Now I just wonder that whether the DSI-Layer can be generated from another macro gen-case by passing the type names and corresponding code templates to it or not.

By the way, I don't think the specific meaning of generated codes matters in my problem. They are just treated as data.

Answer 1

Don't be tempted to use internal details of backquote. If you have the lists you want to append in distinct variables, simply append them:

`(foo
  ,@(append b1 b2 ... bn))

If you have a list of them in some single variable (for instance if they've come from an &rest or &body argument) then do something like

`(foo
  ,@(loop for b in bs
          appending b))

Answer 2

I see your problem - you need it not for a function call but for a macro-call with case.

One cannot use dynamically macros - in a safe way. One has to use eval but it is not safe for scoping.

@tfb as well as me answered in this question for type-case lengthily.

previous answer (wrong for this case)

No need for a macro.

`(foo
   ,@bar1
   ,@bar2
     ...
   ,@barn)

with evaluation of its result by pure functions would be:

(apply foo (loop for bar in '(bar1 bar2 ... barn)
            nconc bar))
      

nconc or nconcing instead of collect fuses lists together and is very useful in loop. - Ah I see my previous answerer used append btw appending - nconc nconcing however is the "destructive" form of "append". Since the local variable bar is destructed here which we don't need outside of the loop form, using the "destructive" form is safe here - and comes with a performance advantage (less elements are copied than when using append). That is why I wired my brain always to use nconc instead of append inside a loop.

Of course, if you want to get the code construct, one could do

`(foo ,@(loop for bar in list-of-lists
              nconc bar))

Try it out:

`(foo ,@(loop for bar in '((1 2 3) (a b c) (:a :b :c)) nconc bar))
;; => (FOO 1 2 3 A B C :A :B :C)

Answer 3

The answers of all of you inspired me, and I came up with a solution to my problem.
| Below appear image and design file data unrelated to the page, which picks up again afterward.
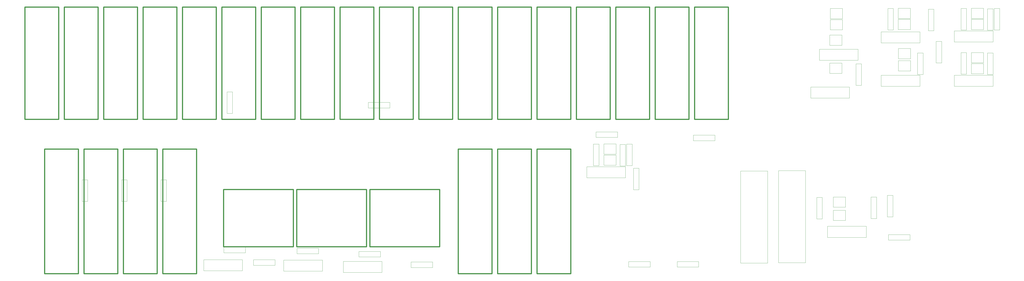
<source format=gbr>
G04 #@! TF.GenerationSoftware,KiCad,Pcbnew,(5.0.0)*
G04 #@! TF.CreationDate,2019-12-09T00:58:10+00:00*
G04 #@! TF.ProjectId,Control Panel,436F6E74726F6C2050616E656C2E6B69,rev?*
G04 #@! TF.SameCoordinates,Original*
G04 #@! TF.FileFunction,Other,User*
%FSLAX46Y46*%
G04 Gerber Fmt 4.6, Leading zero omitted, Abs format (unit mm)*
G04 Created by KiCad (PCBNEW (5.0.0)) date 12/09/19 00:58:10*
%MOMM*%
%LPD*%
G01*
G04 APERTURE LIST*
%ADD10C,0.500000*%
%ADD11C,0.050000*%
G04 APERTURE END LIST*
D10*
G04 #@! TO.C,SW8*
X100330000Y-72302000D02*
X115570000Y-72302000D01*
X115570000Y-72302000D02*
X115570000Y-128690000D01*
X115570000Y-128690000D02*
X100330000Y-128690000D01*
X100330000Y-128690000D02*
X100330000Y-72302000D01*
G04 #@! TO.C,SW9*
X82550000Y-72302000D02*
X97790000Y-72302000D01*
X97790000Y-72302000D02*
X97790000Y-128690000D01*
X97790000Y-128690000D02*
X82550000Y-128690000D01*
X82550000Y-128690000D02*
X82550000Y-72302000D01*
G04 #@! TO.C,SW10*
X46990000Y-72302000D02*
X62230000Y-72302000D01*
X62230000Y-72302000D02*
X62230000Y-128690000D01*
X62230000Y-128690000D02*
X46990000Y-128690000D01*
X46990000Y-128690000D02*
X46990000Y-72302000D01*
G04 #@! TO.C,SW11*
X64770000Y-72302000D02*
X80010000Y-72302000D01*
X80010000Y-72302000D02*
X80010000Y-128690000D01*
X80010000Y-128690000D02*
X64770000Y-128690000D01*
X64770000Y-128690000D02*
X64770000Y-72302000D01*
G04 #@! TO.C,SW13*
X233680000Y-72302000D02*
X248920000Y-72302000D01*
X248920000Y-72302000D02*
X248920000Y-128690000D01*
X248920000Y-128690000D02*
X233680000Y-128690000D01*
X233680000Y-128690000D02*
X233680000Y-72302000D01*
G04 #@! TO.C,SW15*
X251460000Y-72302000D02*
X266700000Y-72302000D01*
X266700000Y-72302000D02*
X266700000Y-128690000D01*
X266700000Y-128690000D02*
X251460000Y-128690000D01*
X251460000Y-128690000D02*
X251460000Y-72302000D01*
G04 #@! TO.C,SW17*
X269240000Y-72302000D02*
X284480000Y-72302000D01*
X284480000Y-72302000D02*
X284480000Y-128690000D01*
X284480000Y-128690000D02*
X269240000Y-128690000D01*
X269240000Y-128690000D02*
X269240000Y-72302000D01*
G04 #@! TO.C,SW35*
X53340000Y-58840000D02*
X53340000Y-8040000D01*
X38100000Y-58840000D02*
X38100000Y-8040000D01*
X38100000Y-58840000D02*
X53340000Y-58840000D01*
X38100000Y-8040000D02*
X53340000Y-8040000D01*
G04 #@! TO.C,SW20*
X320040000Y-58840000D02*
X320040000Y-8040000D01*
X304800000Y-58840000D02*
X304800000Y-8040000D01*
X304800000Y-58840000D02*
X320040000Y-58840000D01*
X304800000Y-8040000D02*
X320040000Y-8040000D01*
G04 #@! TO.C,SW19*
X337820000Y-58840000D02*
X337820000Y-8040000D01*
X322580000Y-58840000D02*
X322580000Y-8040000D01*
X322580000Y-58840000D02*
X337820000Y-58840000D01*
X322580000Y-8040000D02*
X337820000Y-8040000D01*
G04 #@! TO.C,SW18*
X355600000Y-58840000D02*
X355600000Y-8040000D01*
X340360000Y-58840000D02*
X340360000Y-8040000D01*
X340360000Y-58840000D02*
X355600000Y-58840000D01*
X340360000Y-8040000D02*
X355600000Y-8040000D01*
G04 #@! TO.C,SW21*
X302260000Y-58840000D02*
X302260000Y-8040000D01*
X287020000Y-58840000D02*
X287020000Y-8040000D01*
X287020000Y-58840000D02*
X302260000Y-58840000D01*
X287020000Y-8040000D02*
X302260000Y-8040000D01*
G04 #@! TO.C,SW22*
X284480000Y-58840000D02*
X284480000Y-8040000D01*
X269240000Y-58840000D02*
X269240000Y-8040000D01*
X269240000Y-58840000D02*
X284480000Y-58840000D01*
X269240000Y-8040000D02*
X284480000Y-8040000D01*
G04 #@! TO.C,SW23*
X266700000Y-58840000D02*
X266700000Y-8040000D01*
X251460000Y-58840000D02*
X251460000Y-8040000D01*
X251460000Y-58840000D02*
X266700000Y-58840000D01*
X251460000Y-8040000D02*
X266700000Y-8040000D01*
G04 #@! TO.C,SW24*
X248920000Y-58840000D02*
X248920000Y-8040000D01*
X233680000Y-58840000D02*
X233680000Y-8040000D01*
X233680000Y-58840000D02*
X248920000Y-58840000D01*
X233680000Y-8040000D02*
X248920000Y-8040000D01*
G04 #@! TO.C,SW25*
X231140000Y-58840000D02*
X231140000Y-8040000D01*
X215900000Y-58840000D02*
X215900000Y-8040000D01*
X215900000Y-58840000D02*
X231140000Y-58840000D01*
X215900000Y-8040000D02*
X231140000Y-8040000D01*
G04 #@! TO.C,SW26*
X213360000Y-58840000D02*
X213360000Y-8040000D01*
X198120000Y-58840000D02*
X198120000Y-8040000D01*
X198120000Y-58840000D02*
X213360000Y-58840000D01*
X198120000Y-8040000D02*
X213360000Y-8040000D01*
G04 #@! TO.C,SW27*
X195580000Y-58840000D02*
X195580000Y-8040000D01*
X180340000Y-58840000D02*
X180340000Y-8040000D01*
X180340000Y-58840000D02*
X195580000Y-58840000D01*
X180340000Y-8040000D02*
X195580000Y-8040000D01*
G04 #@! TO.C,SW28*
X177800000Y-58840000D02*
X177800000Y-8040000D01*
X162560000Y-58840000D02*
X162560000Y-8040000D01*
X162560000Y-58840000D02*
X177800000Y-58840000D01*
X162560000Y-8040000D02*
X177800000Y-8040000D01*
G04 #@! TO.C,SW29*
X160020000Y-58840000D02*
X160020000Y-8040000D01*
X144780000Y-58840000D02*
X144780000Y-8040000D01*
X144780000Y-58840000D02*
X160020000Y-58840000D01*
X144780000Y-8040000D02*
X160020000Y-8040000D01*
G04 #@! TO.C,SW30*
X142240000Y-58840000D02*
X142240000Y-8040000D01*
X127000000Y-58840000D02*
X127000000Y-8040000D01*
X127000000Y-58840000D02*
X142240000Y-58840000D01*
X127000000Y-8040000D02*
X142240000Y-8040000D01*
G04 #@! TO.C,SW31*
X124460000Y-58840000D02*
X124460000Y-8040000D01*
X109220000Y-58840000D02*
X109220000Y-8040000D01*
X109220000Y-58840000D02*
X124460000Y-58840000D01*
X109220000Y-8040000D02*
X124460000Y-8040000D01*
G04 #@! TO.C,SW32*
X106680000Y-58840000D02*
X106680000Y-8040000D01*
X91440000Y-58840000D02*
X91440000Y-8040000D01*
X91440000Y-58840000D02*
X106680000Y-58840000D01*
X91440000Y-8040000D02*
X106680000Y-8040000D01*
G04 #@! TO.C,SW33*
X88900000Y-58840000D02*
X88900000Y-8040000D01*
X73660000Y-58840000D02*
X73660000Y-8040000D01*
X73660000Y-58840000D02*
X88900000Y-58840000D01*
X73660000Y-8040000D02*
X88900000Y-8040000D01*
G04 #@! TO.C,SW34*
X71120000Y-58840000D02*
X71120000Y-8040000D01*
X55880000Y-58840000D02*
X55880000Y-8040000D01*
X55880000Y-58840000D02*
X71120000Y-58840000D01*
X55880000Y-8040000D02*
X71120000Y-8040000D01*
G04 #@! TO.C,SW16*
X225298000Y-116498000D02*
X193802000Y-116498000D01*
X193802000Y-116498000D02*
X193802000Y-90590000D01*
X193802000Y-90590000D02*
X225298000Y-90590000D01*
X225298000Y-90590000D02*
X225298000Y-116498000D01*
G04 #@! TO.C,SW12*
X159258000Y-90590000D02*
X159258000Y-116498000D01*
X127762000Y-90590000D02*
X159258000Y-90590000D01*
X127762000Y-116498000D02*
X127762000Y-90590000D01*
X159258000Y-116498000D02*
X127762000Y-116498000D01*
G04 #@! TO.C,SW14*
X192278000Y-90590000D02*
X192278000Y-116498000D01*
X160782000Y-90590000D02*
X192278000Y-90590000D01*
X160782000Y-116498000D02*
X160782000Y-90590000D01*
X192278000Y-116498000D02*
X160782000Y-116498000D01*
D11*
G04 #@! TO.C,R431*
X309650000Y-79750000D02*
X312150000Y-79750000D01*
X312150000Y-79750000D02*
X312150000Y-70030000D01*
X312150000Y-70030000D02*
X309650000Y-70030000D01*
X309650000Y-70030000D02*
X309650000Y-79750000D01*
G04 #@! TO.C,C51*
X309150000Y-85200000D02*
X309150000Y-80200000D01*
X309150000Y-80200000D02*
X291650000Y-80200000D01*
X291650000Y-80200000D02*
X291650000Y-85200000D01*
X291650000Y-85200000D02*
X309150000Y-85200000D01*
G04 #@! TO.C,C52*
X400350000Y-112200000D02*
X417850000Y-112200000D01*
X400350000Y-107200000D02*
X400350000Y-112200000D01*
X417850000Y-107200000D02*
X400350000Y-107200000D01*
X417850000Y-112200000D02*
X417850000Y-107200000D01*
G04 #@! TO.C,C53*
X414150000Y-32100000D02*
X414150000Y-27100000D01*
X414150000Y-27100000D02*
X396650000Y-27100000D01*
X396650000Y-27100000D02*
X396650000Y-32100000D01*
X396650000Y-32100000D02*
X414150000Y-32100000D01*
G04 #@! TO.C,C54*
X392750000Y-49200000D02*
X410250000Y-49200000D01*
X392750000Y-44200000D02*
X392750000Y-49200000D01*
X410250000Y-44200000D02*
X392750000Y-44200000D01*
X410250000Y-49200000D02*
X410250000Y-44200000D01*
G04 #@! TO.C,C55*
X442050000Y-43800000D02*
X442050000Y-38800000D01*
X442050000Y-38800000D02*
X424550000Y-38800000D01*
X424550000Y-38800000D02*
X424550000Y-43800000D01*
X424550000Y-43800000D02*
X442050000Y-43800000D01*
G04 #@! TO.C,C56*
X424550000Y-24200000D02*
X442050000Y-24200000D01*
X424550000Y-19200000D02*
X424550000Y-24200000D01*
X442050000Y-19200000D02*
X424550000Y-19200000D01*
X442050000Y-24200000D02*
X442050000Y-19200000D01*
G04 #@! TO.C,C57*
X457550000Y-43800000D02*
X475050000Y-43800000D01*
X457550000Y-38800000D02*
X457550000Y-43800000D01*
X475050000Y-38800000D02*
X457550000Y-38800000D01*
X475050000Y-43800000D02*
X475050000Y-38800000D01*
G04 #@! TO.C,C58*
X475050000Y-23800000D02*
X475050000Y-18800000D01*
X475050000Y-18800000D02*
X457550000Y-18800000D01*
X457550000Y-18800000D02*
X457550000Y-23800000D01*
X457550000Y-23800000D02*
X475050000Y-23800000D01*
G04 #@! TO.C,C121*
X136250000Y-127300000D02*
X136250000Y-122300000D01*
X136250000Y-122300000D02*
X118750000Y-122300000D01*
X118750000Y-122300000D02*
X118750000Y-127300000D01*
X118750000Y-127300000D02*
X136250000Y-127300000D01*
G04 #@! TO.C,C141*
X154850000Y-127500000D02*
X172350000Y-127500000D01*
X154850000Y-122500000D02*
X154850000Y-127500000D01*
X172350000Y-122500000D02*
X154850000Y-122500000D01*
X172350000Y-127500000D02*
X172350000Y-122500000D01*
G04 #@! TO.C,C161*
X199250000Y-128100000D02*
X199250000Y-123100000D01*
X199250000Y-123100000D02*
X181750000Y-123100000D01*
X181750000Y-123100000D02*
X181750000Y-128100000D01*
X181750000Y-128100000D02*
X199250000Y-128100000D01*
G04 #@! TO.C,D1*
X342170000Y-123150000D02*
X332450000Y-123150000D01*
X342170000Y-125650000D02*
X342170000Y-123150000D01*
X332450000Y-125650000D02*
X342170000Y-125650000D01*
X332450000Y-123150000D02*
X332450000Y-125650000D01*
G04 #@! TO.C,D2*
X310550000Y-123150000D02*
X310550000Y-125650000D01*
X310550000Y-125650000D02*
X320270000Y-125650000D01*
X320270000Y-125650000D02*
X320270000Y-123150000D01*
X320270000Y-123150000D02*
X310550000Y-123150000D01*
G04 #@! TO.C,D12*
X137570000Y-116650000D02*
X127850000Y-116650000D01*
X137570000Y-119150000D02*
X137570000Y-116650000D01*
X127850000Y-119150000D02*
X137570000Y-119150000D01*
X127850000Y-116650000D02*
X127850000Y-119150000D01*
G04 #@! TO.C,D14*
X170570000Y-117150000D02*
X160850000Y-117150000D01*
X170570000Y-119650000D02*
X170570000Y-117150000D01*
X160850000Y-119650000D02*
X170570000Y-119650000D01*
X160850000Y-117150000D02*
X160850000Y-119650000D01*
G04 #@! TO.C,D16*
X198570000Y-118550000D02*
X188850000Y-118550000D01*
X198570000Y-121050000D02*
X198570000Y-118550000D01*
X188850000Y-121050000D02*
X198570000Y-121050000D01*
X188850000Y-118550000D02*
X188850000Y-121050000D01*
G04 #@! TO.C,D41*
X309150000Y-70150000D02*
X306650000Y-70150000D01*
X306650000Y-70150000D02*
X306650000Y-79870000D01*
X306650000Y-79870000D02*
X309150000Y-79870000D01*
X309150000Y-79870000D02*
X309150000Y-70150000D01*
G04 #@! TO.C,D42*
X422450000Y-103670000D02*
X422450000Y-93950000D01*
X419950000Y-103670000D02*
X422450000Y-103670000D01*
X419950000Y-93950000D02*
X419950000Y-103670000D01*
X422450000Y-93950000D02*
X419950000Y-93950000D01*
G04 #@! TO.C,D45*
X443450000Y-38470000D02*
X443450000Y-28750000D01*
X440950000Y-38470000D02*
X443450000Y-38470000D01*
X440950000Y-28750000D02*
X440950000Y-38470000D01*
X443450000Y-28750000D02*
X440950000Y-28750000D01*
G04 #@! TO.C,D46*
X448350000Y-8950000D02*
X445850000Y-8950000D01*
X445850000Y-8950000D02*
X445850000Y-18670000D01*
X445850000Y-18670000D02*
X448350000Y-18670000D01*
X448350000Y-18670000D02*
X448350000Y-8950000D01*
G04 #@! TO.C,D47*
X475050000Y-28750000D02*
X472550000Y-28750000D01*
X472550000Y-28750000D02*
X472550000Y-38470000D01*
X472550000Y-38470000D02*
X475050000Y-38470000D01*
X475050000Y-38470000D02*
X475050000Y-28750000D01*
G04 #@! TO.C,D48*
X475050000Y-8750000D02*
X472550000Y-8750000D01*
X472550000Y-8750000D02*
X472550000Y-18470000D01*
X472550000Y-18470000D02*
X475050000Y-18470000D01*
X475050000Y-18470000D02*
X475050000Y-8750000D01*
G04 #@! TO.C,Q11*
X304850000Y-79550000D02*
X299350000Y-79550000D01*
X304850000Y-79550000D02*
X304850000Y-74950000D01*
X299350000Y-74950000D02*
X299350000Y-79550000D01*
X299350000Y-74950000D02*
X304850000Y-74950000D01*
G04 #@! TO.C,Q12*
X402950000Y-99950000D02*
X408450000Y-99950000D01*
X402950000Y-99950000D02*
X402950000Y-104550000D01*
X408450000Y-104550000D02*
X408450000Y-99950000D01*
X408450000Y-104550000D02*
X402950000Y-104550000D01*
G04 #@! TO.C,Q13*
X401350000Y-20650000D02*
X406850000Y-20650000D01*
X401350000Y-20650000D02*
X401350000Y-25250000D01*
X406850000Y-25250000D02*
X406850000Y-20650000D01*
X406850000Y-25250000D02*
X401350000Y-25250000D01*
G04 #@! TO.C,Q14*
X401550000Y-13650000D02*
X407050000Y-13650000D01*
X401550000Y-13650000D02*
X401550000Y-18250000D01*
X407050000Y-18250000D02*
X407050000Y-13650000D01*
X407050000Y-18250000D02*
X401550000Y-18250000D01*
G04 #@! TO.C,Q15*
X437850000Y-36850000D02*
X432350000Y-36850000D01*
X437850000Y-36850000D02*
X437850000Y-32250000D01*
X432350000Y-32250000D02*
X432350000Y-36850000D01*
X432350000Y-32250000D02*
X437850000Y-32250000D01*
G04 #@! TO.C,Q16*
X432250000Y-13550000D02*
X437750000Y-13550000D01*
X432250000Y-13550000D02*
X432250000Y-18150000D01*
X437750000Y-18150000D02*
X437750000Y-13550000D01*
X437750000Y-18150000D02*
X432250000Y-18150000D01*
G04 #@! TO.C,Q17*
X470750000Y-38150000D02*
X465250000Y-38150000D01*
X470750000Y-38150000D02*
X470750000Y-33550000D01*
X465250000Y-33550000D02*
X465250000Y-38150000D01*
X465250000Y-33550000D02*
X470750000Y-33550000D01*
G04 #@! TO.C,Q18*
X465250000Y-13550000D02*
X470750000Y-13550000D01*
X465250000Y-13550000D02*
X465250000Y-18150000D01*
X470750000Y-18150000D02*
X470750000Y-13550000D01*
X470750000Y-18150000D02*
X465250000Y-18150000D01*
G04 #@! TO.C,Q21*
X299350000Y-69950000D02*
X304850000Y-69950000D01*
X299350000Y-69950000D02*
X299350000Y-74550000D01*
X304850000Y-74550000D02*
X304850000Y-69950000D01*
X304850000Y-74550000D02*
X299350000Y-74550000D01*
G04 #@! TO.C,Q22*
X408450000Y-98550000D02*
X402950000Y-98550000D01*
X408450000Y-98550000D02*
X408450000Y-93950000D01*
X402950000Y-93950000D02*
X402950000Y-98550000D01*
X402950000Y-93950000D02*
X408450000Y-93950000D01*
G04 #@! TO.C,Q23*
X406850000Y-37950000D02*
X401350000Y-37950000D01*
X406850000Y-37950000D02*
X406850000Y-33350000D01*
X401350000Y-33350000D02*
X401350000Y-37950000D01*
X401350000Y-33350000D02*
X406850000Y-33350000D01*
G04 #@! TO.C,Q24*
X401550000Y-8650000D02*
X407050000Y-8650000D01*
X401550000Y-8650000D02*
X401550000Y-13250000D01*
X407050000Y-13250000D02*
X407050000Y-8650000D01*
X407050000Y-13250000D02*
X401550000Y-13250000D01*
G04 #@! TO.C,Q25*
X432350000Y-26750000D02*
X437850000Y-26750000D01*
X432350000Y-26750000D02*
X432350000Y-31350000D01*
X437850000Y-31350000D02*
X437850000Y-26750000D01*
X437850000Y-31350000D02*
X432350000Y-31350000D01*
G04 #@! TO.C,Q26*
X437750000Y-13150000D02*
X432250000Y-13150000D01*
X437750000Y-13150000D02*
X437750000Y-8550000D01*
X432250000Y-8550000D02*
X432250000Y-13150000D01*
X432250000Y-8550000D02*
X437750000Y-8550000D01*
G04 #@! TO.C,Q27*
X470750000Y-33150000D02*
X465250000Y-33150000D01*
X470750000Y-33150000D02*
X470750000Y-28550000D01*
X465250000Y-28550000D02*
X465250000Y-33150000D01*
X465250000Y-28550000D02*
X470750000Y-28550000D01*
G04 #@! TO.C,Q28*
X470750000Y-13150000D02*
X465250000Y-13150000D01*
X470750000Y-13150000D02*
X470750000Y-8550000D01*
X465250000Y-8550000D02*
X465250000Y-13150000D01*
X465250000Y-8550000D02*
X470750000Y-8550000D01*
G04 #@! TO.C,R19*
X212350000Y-123350000D02*
X212350000Y-125850000D01*
X212350000Y-125850000D02*
X222070000Y-125850000D01*
X222070000Y-125850000D02*
X222070000Y-123350000D01*
X222070000Y-123350000D02*
X212350000Y-123350000D01*
G04 #@! TO.C,R22*
X202770000Y-51150000D02*
X193050000Y-51150000D01*
X202770000Y-53650000D02*
X202770000Y-51150000D01*
X193050000Y-53650000D02*
X202770000Y-53650000D01*
X193050000Y-51150000D02*
X193050000Y-53650000D01*
G04 #@! TO.C,R24*
X305550000Y-66950000D02*
X305550000Y-64450000D01*
X305550000Y-64450000D02*
X295830000Y-64450000D01*
X295830000Y-64450000D02*
X295830000Y-66950000D01*
X295830000Y-66950000D02*
X305550000Y-66950000D01*
G04 #@! TO.C,R25*
X395450000Y-94130000D02*
X395450000Y-103850000D01*
X397950000Y-94130000D02*
X395450000Y-94130000D01*
X397950000Y-103850000D02*
X397950000Y-94130000D01*
X395450000Y-103850000D02*
X397950000Y-103850000D01*
G04 #@! TO.C,R26*
X129250000Y-46350000D02*
X129250000Y-56070000D01*
X131750000Y-46350000D02*
X129250000Y-46350000D01*
X131750000Y-56070000D02*
X131750000Y-46350000D01*
X129250000Y-56070000D02*
X131750000Y-56070000D01*
G04 #@! TO.C,R28*
X349470000Y-65950000D02*
X339750000Y-65950000D01*
X349470000Y-68450000D02*
X349470000Y-65950000D01*
X339750000Y-68450000D02*
X349470000Y-68450000D01*
X339750000Y-65950000D02*
X339750000Y-68450000D01*
G04 #@! TO.C,R30*
X66420000Y-86150000D02*
X63920000Y-86150000D01*
X63920000Y-86150000D02*
X63920000Y-95870000D01*
X63920000Y-95870000D02*
X66420000Y-95870000D01*
X66420000Y-95870000D02*
X66420000Y-86150000D01*
G04 #@! TO.C,R31*
X84200000Y-86150000D02*
X81700000Y-86150000D01*
X81700000Y-86150000D02*
X81700000Y-95870000D01*
X81700000Y-95870000D02*
X84200000Y-95870000D01*
X84200000Y-95870000D02*
X84200000Y-86150000D01*
G04 #@! TO.C,R32*
X101980000Y-95870000D02*
X101980000Y-86150000D01*
X99480000Y-95870000D02*
X101980000Y-95870000D01*
X99480000Y-86150000D02*
X99480000Y-95870000D01*
X101980000Y-86150000D02*
X99480000Y-86150000D01*
G04 #@! TO.C,R35*
X312750000Y-90650000D02*
X315250000Y-90650000D01*
X315250000Y-90650000D02*
X315250000Y-80930000D01*
X315250000Y-80930000D02*
X312750000Y-80930000D01*
X312750000Y-80930000D02*
X312750000Y-90650000D01*
G04 #@! TO.C,R61*
X294650000Y-79750000D02*
X297150000Y-79750000D01*
X297150000Y-79750000D02*
X297150000Y-70030000D01*
X297150000Y-70030000D02*
X294650000Y-70030000D01*
X294650000Y-70030000D02*
X294650000Y-79750000D01*
G04 #@! TO.C,R66*
X427550000Y-8630000D02*
X427550000Y-18350000D01*
X430050000Y-8630000D02*
X427550000Y-8630000D01*
X430050000Y-18350000D02*
X430050000Y-8630000D01*
X427550000Y-18350000D02*
X430050000Y-18350000D01*
G04 #@! TO.C,R67*
X460550000Y-38350000D02*
X463050000Y-38350000D01*
X463050000Y-38350000D02*
X463050000Y-28630000D01*
X463050000Y-28630000D02*
X460550000Y-28630000D01*
X460550000Y-28630000D02*
X460550000Y-38350000D01*
G04 #@! TO.C,R68*
X460550000Y-18350000D02*
X463050000Y-18350000D01*
X463050000Y-18350000D02*
X463050000Y-8630000D01*
X463050000Y-8630000D02*
X460550000Y-8630000D01*
X460550000Y-8630000D02*
X460550000Y-18350000D01*
G04 #@! TO.C,R121*
X141250000Y-122350000D02*
X141250000Y-124850000D01*
X141250000Y-124850000D02*
X150970000Y-124850000D01*
X150970000Y-124850000D02*
X150970000Y-122350000D01*
X150970000Y-122350000D02*
X141250000Y-122350000D01*
G04 #@! TO.C,R432*
X427350000Y-93230000D02*
X427350000Y-102950000D01*
X429850000Y-93230000D02*
X427350000Y-93230000D01*
X429850000Y-102950000D02*
X429850000Y-93230000D01*
X427350000Y-102950000D02*
X429850000Y-102950000D01*
G04 #@! TO.C,R433*
X415650000Y-33650000D02*
X413150000Y-33650000D01*
X413150000Y-33650000D02*
X413150000Y-43370000D01*
X413150000Y-43370000D02*
X415650000Y-43370000D01*
X415650000Y-43370000D02*
X415650000Y-33650000D01*
G04 #@! TO.C,R435*
X437570000Y-110950000D02*
X427850000Y-110950000D01*
X437570000Y-113450000D02*
X437570000Y-110950000D01*
X427850000Y-113450000D02*
X437570000Y-113450000D01*
X427850000Y-110950000D02*
X427850000Y-113450000D01*
G04 #@! TO.C,R436*
X449350000Y-33250000D02*
X451850000Y-33250000D01*
X451850000Y-33250000D02*
X451850000Y-23530000D01*
X451850000Y-23530000D02*
X449350000Y-23530000D01*
X449350000Y-23530000D02*
X449350000Y-33250000D01*
G04 #@! TO.C,R438*
X475550000Y-8630000D02*
X475550000Y-18350000D01*
X478050000Y-8630000D02*
X475550000Y-8630000D01*
X478050000Y-18350000D02*
X478050000Y-8630000D01*
X475550000Y-18350000D02*
X478050000Y-18350000D01*
G04 #@! TO.C,J10*
X378200000Y-82000000D02*
X378200000Y-123640000D01*
X390400000Y-82000000D02*
X378200000Y-82000000D01*
X390400000Y-123640000D02*
X390400000Y-82000000D01*
X378200000Y-123640000D02*
X390400000Y-123640000D01*
G04 #@! TO.C,J4*
X361100000Y-82200000D02*
X361100000Y-123840000D01*
X373300000Y-82200000D02*
X361100000Y-82200000D01*
X373300000Y-123840000D02*
X373300000Y-82200000D01*
X361100000Y-123840000D02*
X373300000Y-123840000D01*
G04 #@! TD*
M02*

</source>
The macro

(defmacro Layer-Generator (obj-name tag-name callback body)
  (let ((temp (gensym)) (code-gen (gensym)))
    `(let ((,temp))
       (defun ,code-gen (c)
         (if (atom c) c
           (if (eq (car c) ,tag-name)
             (let ((args (cadr c)) (codes (,code-gen (cddr c))) (flag nil))
               (defun gen-code (c)
                 (if (atom c) c
                   (if (eq (car c) *arg*)
                     (let ((n (cadr c)))
                       (if (zerop n) (progn (setf flag t) codes)
                         (nth (1- n) args)))
                     (let ((h (gen-code (car c))))
                       (if flag
                         (progn
                           (setf flag nil)
                           (append h (gen-code (cdr c))))
                         (cons h (gen-code (cdr c))))))))
               (gen-code ,temp))
             (cons (,code-gen (car c)) (,code-gen (cdr c))))))
       (list 'case `(car (type-of ,,obj-name))
         ,@(let ((codes nil))
             (dolist (item callback)
               (push
                 `(cons ',(car item)
                    (progn
                      (setf ,temp ,(cadr item))
                      (,code-gen ,body)))
                 codes))
             (nreverse codes))))))

produces codes which are not the same as DSI-Layer but produce codes coincident with what the latter produces. Because the codes

`(case (car (type-of ,obj-name))
   (tag1
     ,@(#|codes1|#))
   (tag2
     ,@(#|codes2|#))
    ...)

are equivalent to

(list 'case `(car (type-of ,obj-name))
  (cons 'tag1 (#|codes1|#))
  (cons 'tag2 (#|codes2|#))
   ...)

And now we can use a loop to generate it just as what the Layer-Generator does.